-- TASK BRIEF --
Copy exactly the lines of the data below that run from the line holding "51: (237, 211, 1.14)" through the line holding "69: (178, 77, 1.11)", both ends included.

-- RECORDS TO USE --
□ □ □ □

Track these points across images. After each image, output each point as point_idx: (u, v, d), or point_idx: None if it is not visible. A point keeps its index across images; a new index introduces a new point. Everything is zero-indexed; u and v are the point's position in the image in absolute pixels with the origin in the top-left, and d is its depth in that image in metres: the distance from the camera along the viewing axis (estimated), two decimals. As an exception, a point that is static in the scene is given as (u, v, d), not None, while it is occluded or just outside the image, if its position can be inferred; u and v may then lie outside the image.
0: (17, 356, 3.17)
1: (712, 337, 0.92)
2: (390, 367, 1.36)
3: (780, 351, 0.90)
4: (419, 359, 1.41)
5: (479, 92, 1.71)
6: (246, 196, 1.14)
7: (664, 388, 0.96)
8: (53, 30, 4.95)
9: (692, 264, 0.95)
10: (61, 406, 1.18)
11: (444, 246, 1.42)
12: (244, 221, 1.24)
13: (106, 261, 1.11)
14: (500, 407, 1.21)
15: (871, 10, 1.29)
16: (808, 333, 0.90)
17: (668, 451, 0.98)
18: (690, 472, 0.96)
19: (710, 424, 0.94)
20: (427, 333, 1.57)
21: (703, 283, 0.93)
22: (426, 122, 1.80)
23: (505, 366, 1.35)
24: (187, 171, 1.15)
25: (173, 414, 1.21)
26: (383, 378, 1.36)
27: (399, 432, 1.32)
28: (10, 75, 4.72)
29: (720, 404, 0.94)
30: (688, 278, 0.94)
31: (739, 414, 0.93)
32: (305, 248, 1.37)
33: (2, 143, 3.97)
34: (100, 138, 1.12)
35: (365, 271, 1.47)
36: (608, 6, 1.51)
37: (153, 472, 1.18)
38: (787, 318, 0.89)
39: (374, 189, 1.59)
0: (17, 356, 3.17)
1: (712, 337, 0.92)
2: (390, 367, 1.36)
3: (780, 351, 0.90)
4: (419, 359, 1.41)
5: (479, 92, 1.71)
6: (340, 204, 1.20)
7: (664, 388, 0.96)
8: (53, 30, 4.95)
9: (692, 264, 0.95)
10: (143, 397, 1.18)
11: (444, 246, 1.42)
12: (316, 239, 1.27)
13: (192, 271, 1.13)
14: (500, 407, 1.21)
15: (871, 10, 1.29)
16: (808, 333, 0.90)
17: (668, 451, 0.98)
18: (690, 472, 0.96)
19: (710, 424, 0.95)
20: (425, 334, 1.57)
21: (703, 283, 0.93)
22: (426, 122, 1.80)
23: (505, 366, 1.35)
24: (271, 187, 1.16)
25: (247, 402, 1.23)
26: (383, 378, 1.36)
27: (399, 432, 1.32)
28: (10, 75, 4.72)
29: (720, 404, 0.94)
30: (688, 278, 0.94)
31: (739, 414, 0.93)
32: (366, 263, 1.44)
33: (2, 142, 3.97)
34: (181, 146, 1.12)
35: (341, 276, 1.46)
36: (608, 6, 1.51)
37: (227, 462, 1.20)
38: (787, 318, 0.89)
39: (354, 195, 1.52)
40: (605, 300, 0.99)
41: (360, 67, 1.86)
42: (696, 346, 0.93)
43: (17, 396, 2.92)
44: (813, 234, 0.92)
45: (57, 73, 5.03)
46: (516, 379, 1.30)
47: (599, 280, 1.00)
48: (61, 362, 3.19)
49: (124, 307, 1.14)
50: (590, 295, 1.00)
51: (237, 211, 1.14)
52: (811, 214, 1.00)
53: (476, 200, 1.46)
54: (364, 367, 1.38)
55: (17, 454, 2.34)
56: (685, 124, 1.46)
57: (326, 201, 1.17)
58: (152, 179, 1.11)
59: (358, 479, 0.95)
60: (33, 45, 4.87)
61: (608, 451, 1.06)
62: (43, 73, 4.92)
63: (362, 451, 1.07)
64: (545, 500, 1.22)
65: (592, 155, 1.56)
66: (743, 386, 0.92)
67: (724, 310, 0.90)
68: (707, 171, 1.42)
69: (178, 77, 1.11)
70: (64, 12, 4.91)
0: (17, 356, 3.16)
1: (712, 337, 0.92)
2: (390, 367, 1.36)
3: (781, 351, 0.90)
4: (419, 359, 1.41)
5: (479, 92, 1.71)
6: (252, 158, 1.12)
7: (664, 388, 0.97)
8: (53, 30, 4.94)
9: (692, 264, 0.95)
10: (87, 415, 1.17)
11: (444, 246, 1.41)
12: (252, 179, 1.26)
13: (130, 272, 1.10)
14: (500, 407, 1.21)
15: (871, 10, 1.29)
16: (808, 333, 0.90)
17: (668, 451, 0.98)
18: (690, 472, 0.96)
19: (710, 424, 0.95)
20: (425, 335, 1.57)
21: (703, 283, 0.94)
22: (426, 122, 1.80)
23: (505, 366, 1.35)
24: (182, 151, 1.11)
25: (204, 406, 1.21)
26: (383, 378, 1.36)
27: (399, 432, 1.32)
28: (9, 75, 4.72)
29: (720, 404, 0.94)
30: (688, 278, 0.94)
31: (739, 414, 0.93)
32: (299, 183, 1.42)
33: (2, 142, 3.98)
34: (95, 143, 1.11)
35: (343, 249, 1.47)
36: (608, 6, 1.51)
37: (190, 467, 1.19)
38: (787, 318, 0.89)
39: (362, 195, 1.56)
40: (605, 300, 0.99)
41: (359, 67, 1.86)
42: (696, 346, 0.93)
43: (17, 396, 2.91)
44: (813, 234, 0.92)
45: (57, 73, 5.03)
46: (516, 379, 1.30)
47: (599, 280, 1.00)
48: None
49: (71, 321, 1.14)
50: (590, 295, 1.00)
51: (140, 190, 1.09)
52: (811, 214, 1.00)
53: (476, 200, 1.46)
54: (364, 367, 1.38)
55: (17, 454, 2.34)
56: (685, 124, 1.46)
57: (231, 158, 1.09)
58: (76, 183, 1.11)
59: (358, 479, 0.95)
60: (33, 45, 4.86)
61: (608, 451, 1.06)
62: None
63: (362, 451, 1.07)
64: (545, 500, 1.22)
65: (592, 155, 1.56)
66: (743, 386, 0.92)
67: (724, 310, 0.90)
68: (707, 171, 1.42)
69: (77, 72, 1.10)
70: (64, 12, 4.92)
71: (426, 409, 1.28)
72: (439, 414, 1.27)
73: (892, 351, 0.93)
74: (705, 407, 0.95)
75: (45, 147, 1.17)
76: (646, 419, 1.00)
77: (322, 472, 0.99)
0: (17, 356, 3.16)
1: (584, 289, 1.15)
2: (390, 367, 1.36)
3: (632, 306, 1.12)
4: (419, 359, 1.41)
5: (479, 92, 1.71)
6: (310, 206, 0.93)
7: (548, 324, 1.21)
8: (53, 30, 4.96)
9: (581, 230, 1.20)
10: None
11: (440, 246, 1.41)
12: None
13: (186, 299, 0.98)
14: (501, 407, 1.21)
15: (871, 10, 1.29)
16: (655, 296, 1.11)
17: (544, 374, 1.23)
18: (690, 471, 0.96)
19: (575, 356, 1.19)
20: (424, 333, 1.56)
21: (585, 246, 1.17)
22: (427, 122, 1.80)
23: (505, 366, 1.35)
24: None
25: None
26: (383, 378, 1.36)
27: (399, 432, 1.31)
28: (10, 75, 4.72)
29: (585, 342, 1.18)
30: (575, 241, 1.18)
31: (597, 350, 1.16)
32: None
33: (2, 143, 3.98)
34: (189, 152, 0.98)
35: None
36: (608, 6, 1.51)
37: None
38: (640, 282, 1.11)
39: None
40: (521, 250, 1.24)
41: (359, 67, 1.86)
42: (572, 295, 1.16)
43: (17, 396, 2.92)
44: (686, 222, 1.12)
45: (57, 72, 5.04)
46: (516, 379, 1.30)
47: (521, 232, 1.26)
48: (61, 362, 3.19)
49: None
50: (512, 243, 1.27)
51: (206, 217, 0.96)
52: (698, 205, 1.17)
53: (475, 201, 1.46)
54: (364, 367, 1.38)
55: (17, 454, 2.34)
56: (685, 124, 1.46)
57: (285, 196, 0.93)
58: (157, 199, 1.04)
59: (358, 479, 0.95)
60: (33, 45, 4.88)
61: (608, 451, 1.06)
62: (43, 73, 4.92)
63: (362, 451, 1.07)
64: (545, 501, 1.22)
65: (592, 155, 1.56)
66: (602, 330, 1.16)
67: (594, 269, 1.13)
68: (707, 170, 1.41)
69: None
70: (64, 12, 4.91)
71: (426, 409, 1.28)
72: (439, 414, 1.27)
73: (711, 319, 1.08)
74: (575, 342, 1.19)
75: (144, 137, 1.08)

□ □ □ □

-- SOLUTION TO THIS EXERCISE --
51: (237, 211, 1.14)
52: (811, 214, 1.00)
53: (476, 200, 1.46)
54: (364, 367, 1.38)
55: (17, 454, 2.34)
56: (685, 124, 1.46)
57: (326, 201, 1.17)
58: (152, 179, 1.11)
59: (358, 479, 0.95)
60: (33, 45, 4.87)
61: (608, 451, 1.06)
62: (43, 73, 4.92)
63: (362, 451, 1.07)
64: (545, 500, 1.22)
65: (592, 155, 1.56)
66: (743, 386, 0.92)
67: (724, 310, 0.90)
68: (707, 171, 1.42)
69: (178, 77, 1.11)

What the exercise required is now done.